> **Work instructions**: Filter this data down to the lines that hold "installation", and copy them.

Data records
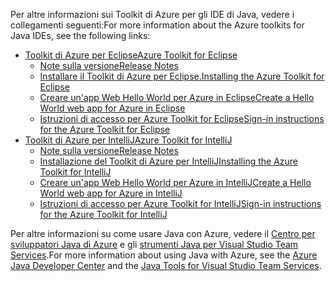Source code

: <span data-ttu-id="7924a-101">Per altre informazioni sui Toolkit di Azure per gli IDE di Java, vedere i collegamenti seguenti:</span><span class="sxs-lookup"><span data-stu-id="7924a-101">For more information about the Azure toolkits for Java IDEs, see the following links:</span></span>

* [<span data-ttu-id="7924a-102">Toolkit di Azure per Eclipse</span><span class="sxs-lookup"><span data-stu-id="7924a-102">Azure Toolkit for Eclipse</span></span>](/azure/azure-toolkit-for-eclipse)
  * [<span data-ttu-id="7924a-103">Note sulla versione</span><span class="sxs-lookup"><span data-stu-id="7924a-103">Release Notes</span></span>](https://github.com/Microsoft/azure-tools-for-java/releases)
  * [<span data-ttu-id="7924a-104">Installare il Toolkit di Azure per Eclipse.</span><span class="sxs-lookup"><span data-stu-id="7924a-104">Installing the Azure Toolkit for Eclipse</span></span>](/azure/azure-toolkit-for-eclipse-installation)
  * [<span data-ttu-id="7924a-105">Creare un'app Web Hello World per Azure in Eclipse</span><span class="sxs-lookup"><span data-stu-id="7924a-105">Create a Hello World web app for Azure in Eclipse</span></span>](/azure/app-service-web/app-service-web-eclipse-create-hello-world-web-app)
  * [<span data-ttu-id="7924a-106">Istruzioni di accesso per Azure Toolkit for Eclipse</span><span class="sxs-lookup"><span data-stu-id="7924a-106">Sign-in instructions for the Azure Toolkit for Eclipse</span></span>](/azure/azure-toolkit-for-eclipse-sign-in-instructions)
* [<span data-ttu-id="7924a-107">Toolkit di Azure per IntelliJ</span><span class="sxs-lookup"><span data-stu-id="7924a-107">Azure Toolkit for IntelliJ</span></span>](/azure/azure-toolkit-for-intellij)
  * [<span data-ttu-id="7924a-108">Note sulla versione</span><span class="sxs-lookup"><span data-stu-id="7924a-108">Release Notes</span></span>](https://github.com/Microsoft/azure-tools-for-java/releases)
  * [<span data-ttu-id="7924a-109">Installazione del Toolkit di Azure per IntelliJ</span><span class="sxs-lookup"><span data-stu-id="7924a-109">Installing the Azure Toolkit for IntelliJ</span></span>](/azure/azure-toolkit-for-intellij-installation)
  * [<span data-ttu-id="7924a-110">Creare un'app Web Hello World per Azure in IntelliJ</span><span class="sxs-lookup"><span data-stu-id="7924a-110">Create a Hello World web app for Azure in IntelliJ</span></span>](/azure/app-service-web/app-service-web-intellij-create-hello-world-web-app)
  * [<span data-ttu-id="7924a-111">Istruzioni di accesso per Azure Toolkit for IntelliJ</span><span class="sxs-lookup"><span data-stu-id="7924a-111">Sign-in instructions for the Azure Toolkit for IntelliJ</span></span>](/azure/azure-toolkit-for-intellij-sign-in-instructions)

<span data-ttu-id="7924a-112">Per altre informazioni su come usare Java con Azure, vedere il [Centro per sviluppatori Java di Azure](https://azure.microsoft.com/develop/java/) e gli [strumenti Java per Visual Studio Team Services](https://java.visualstudio.com/).</span><span class="sxs-lookup"><span data-stu-id="7924a-112">For more information about using Java with Azure, see the [Azure Java Developer Center](https://azure.microsoft.com/develop/java/) and the [Java Tools for Visual Studio Team Services](https://java.visualstudio.com/).</span></span>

> **Task response**:
  * [<span data-ttu-id="7924a-104">Installare il Toolkit di Azure per Eclipse.</span><span class="sxs-lookup"><span data-stu-id="7924a-104">Installing the Azure Toolkit for Eclipse</span></span>](/azure/azure-toolkit-for-eclipse-installation)
  * [<span data-ttu-id="7924a-109">Installazione del Toolkit di Azure per IntelliJ</span><span class="sxs-lookup"><span data-stu-id="7924a-109">Installing the Azure Toolkit for IntelliJ</span></span>](/azure/azure-toolkit-for-intellij-installation)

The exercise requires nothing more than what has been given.